Personal loans have now moved beyond covering urgent needs and aspirations of borrowers. They are now increasingly used for emotional and discretionary purchases, financing holidays, gadgets or celebratory events such as anniversaries, birthdays among other life events. This trend underlines a clear shift in how credit interplays with instant gratification and emotion based spending.
Elucidating on the same, Chintan Panchmatya, Founder, Switch My Loans, says “More than 40% of personal loan applications in India are linked to lifestyle and emotional spends—weddings, vacations, home upgrades—rather than emergencies or essentials. This trend reflects a shift in consumer mindset where aspirational needs are driving credit demand. It’s critical for lenders and platforms to factor in this behavioural shift while assessing borrower intent and risk.”
Digital lending makes borrowing impulsive
With the rapidly evolving digital infrastructure in the country, fintech platforms and leading NBFCs such as Bajaj Finance, L&T Finance, Muthoot Finance, Shriram Finance among others are now allowing personal loan disbursals within minutes through their digital applications, thus reducing the waiting time to almost zero.

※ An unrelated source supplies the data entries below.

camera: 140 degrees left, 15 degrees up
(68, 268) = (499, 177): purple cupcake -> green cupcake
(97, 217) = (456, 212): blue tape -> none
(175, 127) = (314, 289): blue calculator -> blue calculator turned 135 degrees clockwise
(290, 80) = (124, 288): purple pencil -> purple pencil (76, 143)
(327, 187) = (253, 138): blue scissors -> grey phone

Due to this, several borrowers apply for and borrow funds impulsively during moments of excitement or grave difficulties. Then due to improper financial planning and lack of financial literacy most of the borrowers end up using these personal loans for non essentials expenses.

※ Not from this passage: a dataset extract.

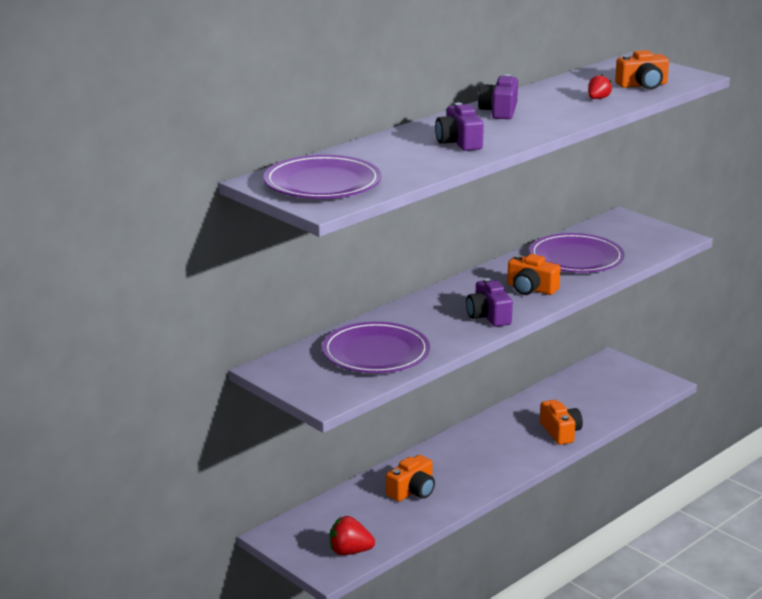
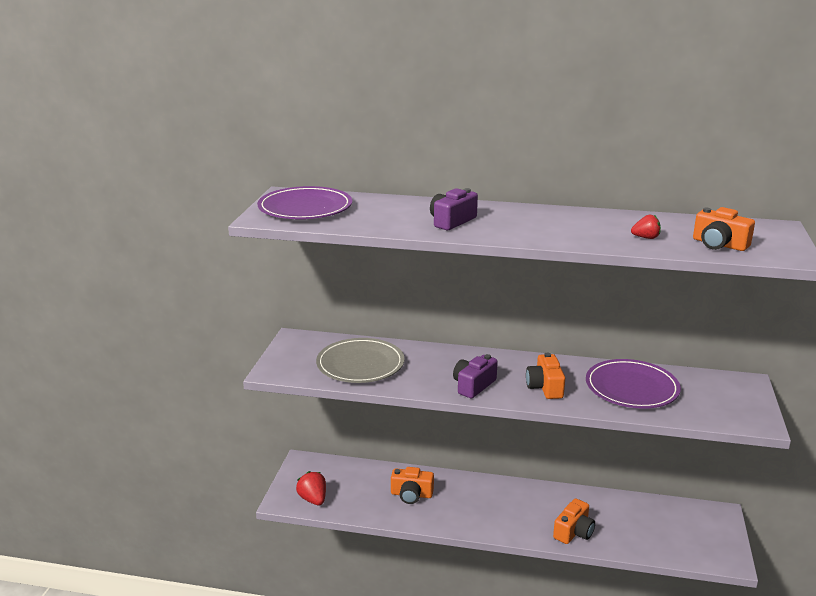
camera: 55 degrees right, 0 degrees up
(376, 353) = (360, 364): purple plate -> grey plate
(499, 111) = (545, 216): purple camera -> none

Rising defaults on small‑ticket loans
Small ticket loans especially under ₹10,000 are registering higher default rates than larger loans. This is prevalent especially in smaller towns. The gross bad loan ratios for private banks in this particular segment climbed to between 1.42% and 4.7% with pressure expected to ease in gradual fashion as the year comes to a close.
Furthermore, fintech issuers reported a 90 day delinquency rate of around 3.6% notably higher in rural zones (4.1%) than in urban areas (3.3%). These crucial developments are broadly a consequence of improper financial planning, lack of financial literacy along with usage of personal loans for emotion based purchases rather than planned and calculated spending.
However, these vulnerabilities remain concentrated in specific borrower segments and geographies. Taking a broader view, Moody’s forecasts stable asset quality for the nation’s banks, with NPAs likely to remain between 2–3% over the next year, supported by domestic growth and prudent regulatory measures.
Therefore, emotional borrowing can definitely trap individuals in debt cycles. It can also result in a rise in EMIs and a consistent shrinking of repayment capacity.
Due to these factors, not just the borrowed amount but even the repayment capacity and frequency of loan applications now heavily influences credit scores. It is prudent in such cases to adopt budgeting systems such as segmenting income, spending and investments and to clearly draw a line between wants and needs.